Following time spent at the Royal Edinburgh Hospital, people are being helped to build meaningful lives at home thanks to sixteen refurbished apartments in Sighthill.
Originally a sheltered housing complex, a building in the Calders has been transformed by the City of Edinburgh Council to provide high-quality places to stay. The Edinburgh Health and Social Care Partnership is now funding ongoing care and support for tenants at the St Stephen’s service as they recover in a homely setting.
To celebrate a year since completion and the service becoming fully functional, members of the Partnership met with tenants and those who have been working on the project to congratulate them.
Over the last five years, Edinburgh’s Health and Social Care Partnership has enhanced and developed services that support people in their own homes and within shared living resources in the community.
Chair of the Edinburgh Integration Joint Board, Angus McCann, said: “Our aim is to provide the right support to help people recover after a stay in hospital. For many who have experienced crisis, going home to a safe, warm place to stay with access to support is crucial to prevent readmission and it can help people to live independently again.
“Places like St Stephen’s are vital and it is great to see the success of these new homes a year after completion. The refurbishment of the property was coordinated by the City of Edinburgh Council’s housing team and we are indebted to our colleagues who have delivered this excellent building.

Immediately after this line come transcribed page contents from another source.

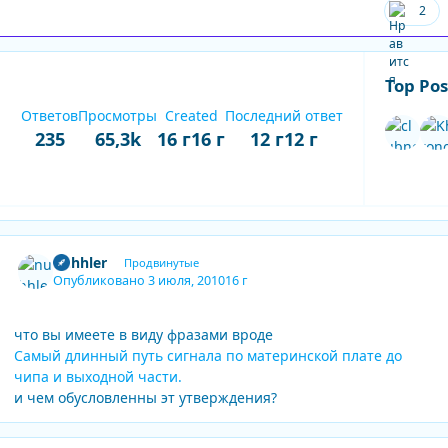
2
Top Pos
Ответов
Просмотры
Created
Последний ответ
235
65,3k
16 г
16 г
12 г
12 г
Expand topic overview
Author stats
nuhhler
Продвинутые
Опубликовано
3 июля, 2010
16 г
что вы имеете в виду фразами вроде
Самый длинный путь сигнала по материнской плате до
чипа и выходной части.
и чем обусловленны эт утверждения?
Author stats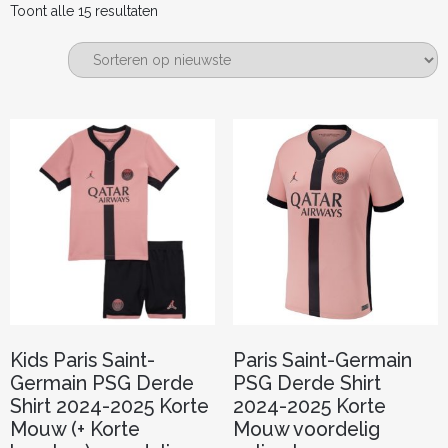
Gesorteerd
Toont alle 15 resultaten
op
nieuwste
Kids Paris Saint-
Paris Saint-Germain
Germain PSG Derde
PSG Derde Shirt
Shirt 2024-2025 Korte
2024-2025 Korte
Mouw (+ Korte
Mouw voordelig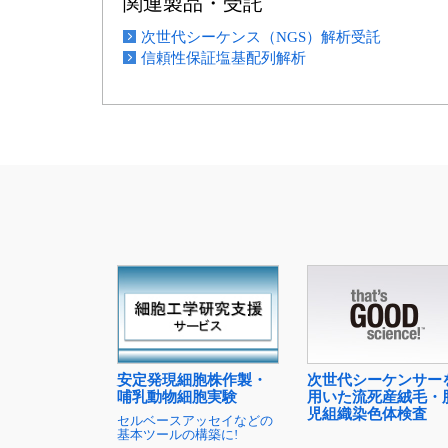
関連製品・受託
次世代シーケンス（NGS）解析受託
信頼性保証塩基配列解析
次世代シーケンサー
安定発現細胞株作製・
用いた流死産絨毛・
哺乳動物細胞実験
児組織染色体検査
セルベースアッセイなどの
基本ツールの構築に!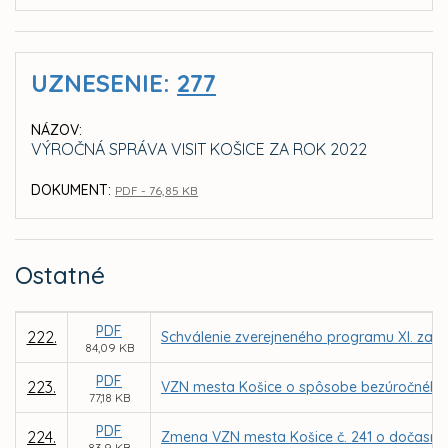
UZNESENIE:
277
NÁZOV:
VÝROČNÁ SPRÁVA VISIT KOŠICE ZA ROK 2022
DOKUMENT:
PDF - 76,85 KB
Ostatné
PDF
222.
Schválenie zverejneného programu XI. zasa
84,09 KB
PDF
223.
VZN mesta Košice o spôsobe bezúročného 
77,18 KB
PDF
224.
Zmena VZN mesta Košice č. 241 o dočasn
83,9 KB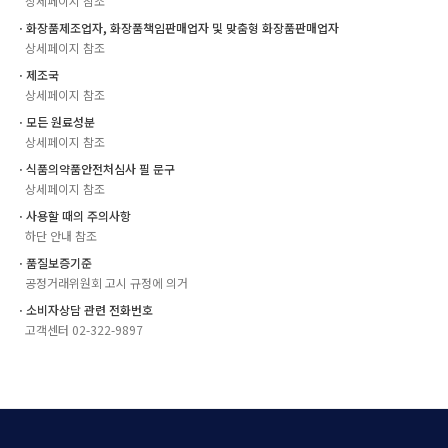
상세페이지 참조
ㆍ화장품제조업자, 화장품책임판매업자 및 맞춤형 화장품판매업자
상세페이지 참조
ㆍ제조국
상세페이지 참조
ㆍ모든 원료성분
상세페이지 참조
ㆍ식품의약품안전처심사 필 문구
상세페이지 참조
ㆍ사용할 때의 주의사항
하단 안내 참조
ㆍ품질보증기준
공정거래위원회 고시 규정에 의거
ㆍ소비자상담 관련 전화번호
고객센터 02-322-9897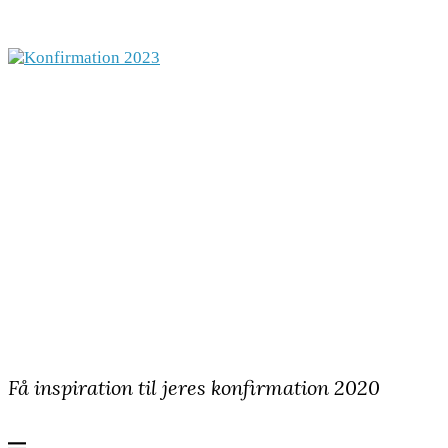
Få inspiration til jeres konfirmation 2020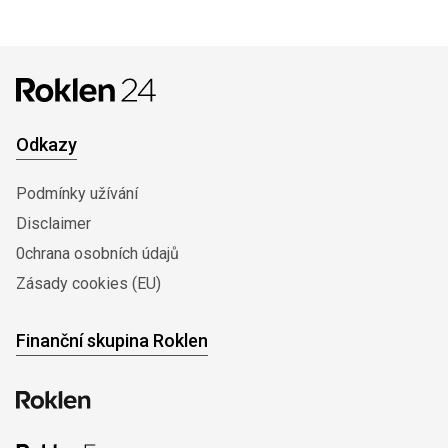
Odkazy
Podmínky užívání
Disclaimer
0chrana osobních údajů
Zásady cookies (EU)
Finanční skupina Roklen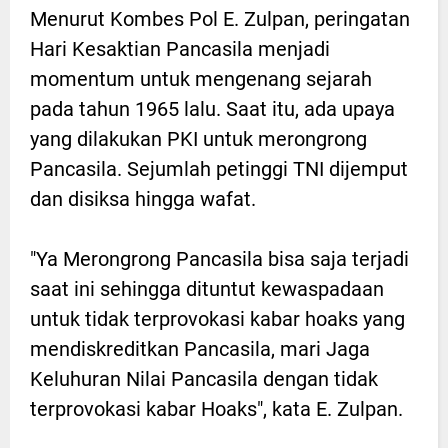
Menurut Kombes Pol E. Zulpan, peringatan
Hari Kesaktian Pancasila menjadi
momentum untuk mengenang sejarah
pada tahun 1965 lalu. Saat itu, ada upaya
yang dilakukan PKI untuk merongrong
Pancasila. Sejumlah petinggi TNI dijemput
dan disiksa hingga wafat.
"Ya Merongrong Pancasila bisa saja terjadi
saat ini sehingga dituntut kewaspadaan
untuk tidak terprovokasi kabar hoaks yang
mendiskreditkan Pancasila, mari Jaga
Keluhuran Nilai Pancasila dengan tidak
terprovokasi kabar Hoaks", kata E. Zulpan.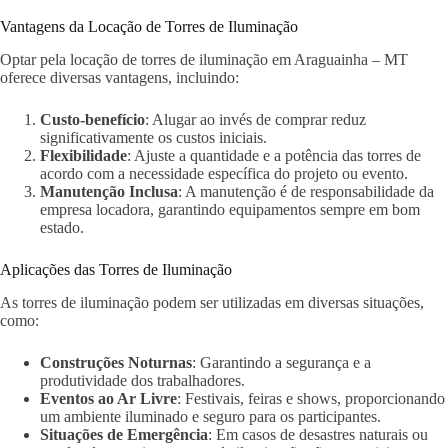
Vantagens da Locação de Torres de Iluminação
Optar pela locação de torres de iluminação em Araguainha – MT
oferece diversas vantagens, incluindo:
Custo-benefício
: Alugar ao invés de comprar reduz
significativamente os custos iniciais.
Flexibilidade
: Ajuste a quantidade e a potência das torres de
acordo com a necessidade específica do projeto ou evento.
Manutenção Inclusa
: A manutenção é de responsabilidade da
empresa locadora, garantindo equipamentos sempre em bom
estado.
Aplicações das Torres de Iluminação
As torres de iluminação podem ser utilizadas em diversas situações,
como:
Construções Noturnas
: Garantindo a segurança e a
produtividade dos trabalhadores.
Eventos ao Ar Livre
: Festivais, feiras e shows, proporcionando
um ambiente iluminado e seguro para os participantes.
Situações de Emergência
: Em casos de desastres naturais ou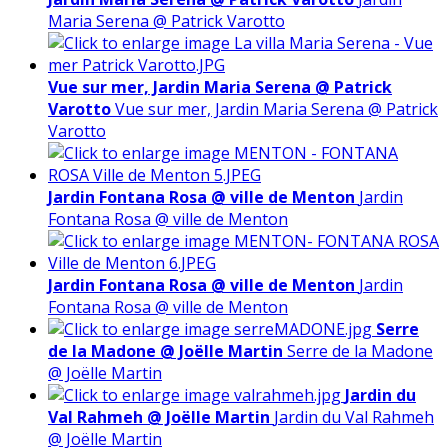
Maria Serena @ Patrick Varotto
Vue sur mer, Jardin Maria Serena @ Patrick
Varotto
Vue sur mer, Jardin Maria Serena @ Patrick
Varotto
Jardin Fontana Rosa @ ville de Menton
Jardin
Fontana Rosa @ ville de Menton
Jardin Fontana Rosa @ ville de Menton
Jardin
Fontana Rosa @ ville de Menton
Serre
de la Madone @ Joëlle Martin
Serre de la Madone
@ Joëlle Martin
Jardin du
Val Rahmeh @ Joëlle Martin
Jardin du Val Rahmeh
@ Joëlle Martin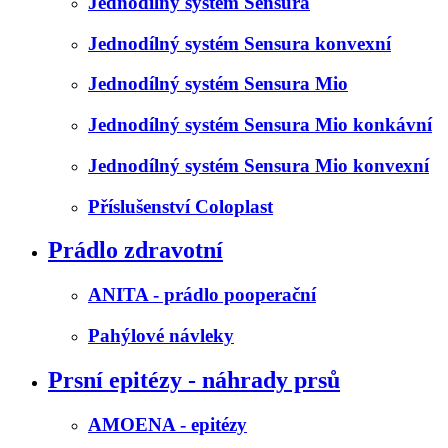
Jednodílný systém Sensura
Jednodílný systém Sensura konvexní
Jednodílný systém Sensura Mio
Jednodílný systém Sensura Mio konkávní
Jednodílný systém Sensura Mio konvexní
Příslušenství Coloplast
Prádlo zdravotní
ANITA - prádlo pooperační
Pahýlové návleky
Prsní epitézy - náhrady prsů
AMOENA - epitézy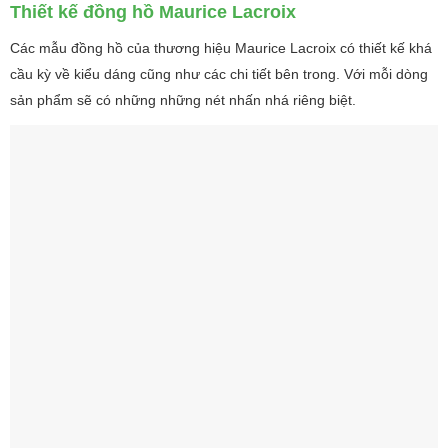
Thiết kế đồng hồ Maurice Lacroix
Các mẫu đồng hồ của thương hiệu Maurice Lacroix có thiết kế khá
cầu kỳ về kiểu dáng cũng như các chi tiết bên trong. Với mỗi dòng
sản phẩm sẽ có những những nét nhấn nhá riêng biệt.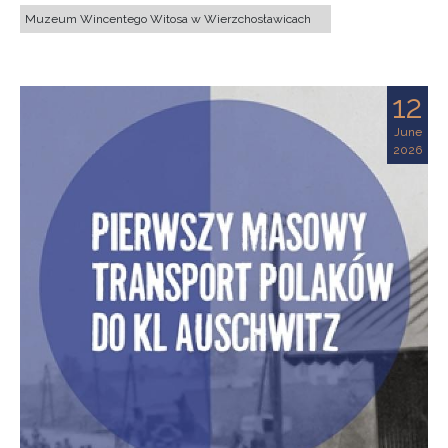
Muzeum Wincentego Witosa w Wierzchosławicach
12
June
2026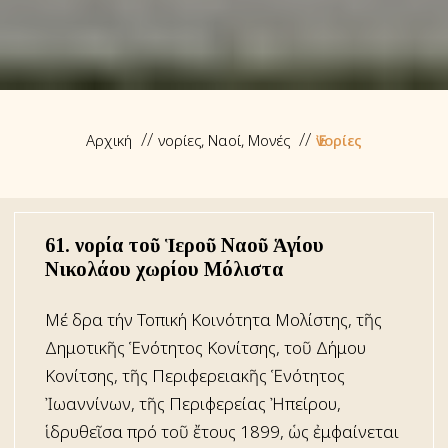
Αρχική
Ἐνορίες, Ναοί, Μονές
Ἐνορίες
61. Ἐνορία τοῦ Ἱεροῦ Ναοῦ Ἁγίου
Νικολάου χωρίου Μόλιστα
Μέ ἕδρα τήν Τοπική Κοινότητα Μολίστης, τῆς
Δημοτικῆς Ἑνότητος Κονίτσης, τοῦ Δήμου
Κονίτσης, τῆς Περιφερειακῆς Ἑνότητος
Ἰωαννίνων, τῆς Περιφερείας Ἠπείρου,
ἱδρυθεῖσα πρό τοῦ ἔτους 1899, ὡς ἐμφαίνεται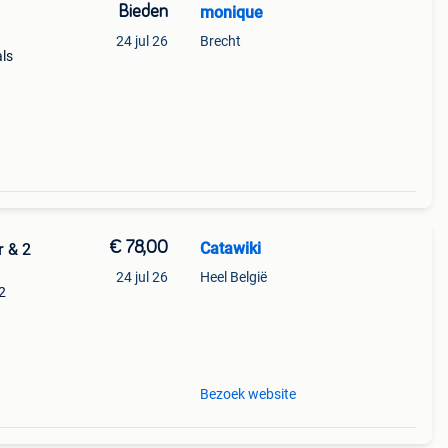
Bieden
monique
24 jul 26
Brecht
ls
€ 78,00
Catawiki
r & 2
24 jul 26
Heel België
 2
9%
Bezoek website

“The Health and Social Care Partnership worked with service users, carers, staff at the Royal Edinburgh Hospital and third sector providers to design and deliver these places to live so that we ensure they provide good outcomes for people. My thanks to everyone who has contributed to its success.”
Day-to-day access to health and social care support services is provided at Ste Stephen’s, working with Carr Gomm, NHS Lothian, Penumbra and Volunteer Edinburgh to support tenants to develop recovery and community connections which, for some people, will result in moving on to a long-term home in the community.
As part of the mental health services provided by the Edinburgh Health and Social Care Partnership, St Stephen’s also provides access to community mental health services and a range of 24/7 supported community placements to help people make the transition to independent living.
Nigel Henderson, Chief Executive of mental health charity Penumbra, added: “Penumbra is pleased to be a key partner in this work. Our paid Peer Workers are people who bring their own experience of mental ill health and recovery to their role.
“They work alongside people by drawing on their lived experience and act as mentors and guides whilst offering connected, compassionate, support. St Stephen’s is one of many examples where we partner and share our expertise as the largest employer of mental health Peer Workers in Scotland.”